WHAT TO DO — List every line below containing "default".

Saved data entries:
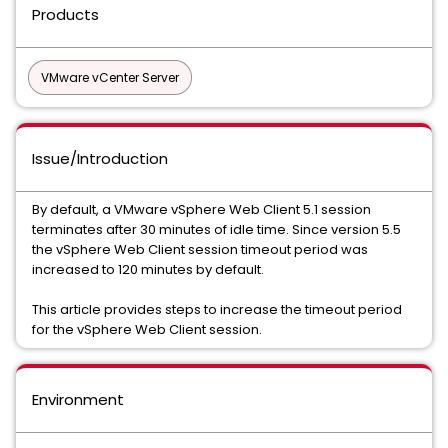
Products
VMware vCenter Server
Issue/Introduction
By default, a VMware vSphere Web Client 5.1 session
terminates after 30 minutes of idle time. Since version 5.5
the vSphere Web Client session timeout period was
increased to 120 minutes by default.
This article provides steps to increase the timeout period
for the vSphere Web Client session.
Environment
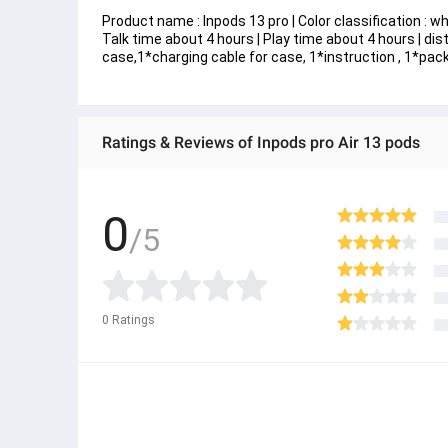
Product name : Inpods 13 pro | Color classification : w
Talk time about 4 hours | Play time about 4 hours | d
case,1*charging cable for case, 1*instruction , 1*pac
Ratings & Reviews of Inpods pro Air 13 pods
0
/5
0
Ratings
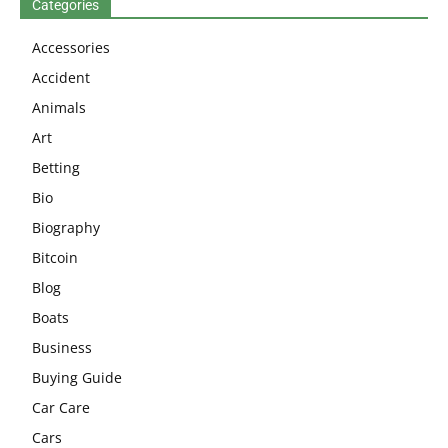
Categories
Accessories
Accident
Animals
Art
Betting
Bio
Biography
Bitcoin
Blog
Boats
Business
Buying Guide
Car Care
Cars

==

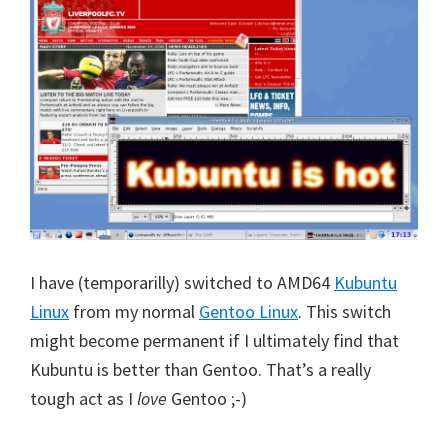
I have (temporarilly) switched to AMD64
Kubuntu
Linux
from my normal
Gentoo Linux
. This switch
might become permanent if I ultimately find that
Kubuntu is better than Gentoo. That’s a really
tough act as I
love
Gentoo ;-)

RESPONSE FOR THIS EXERCISE —
By default, a VMware vSphere Web Client 5.1 session
increased to 120 minutes by default.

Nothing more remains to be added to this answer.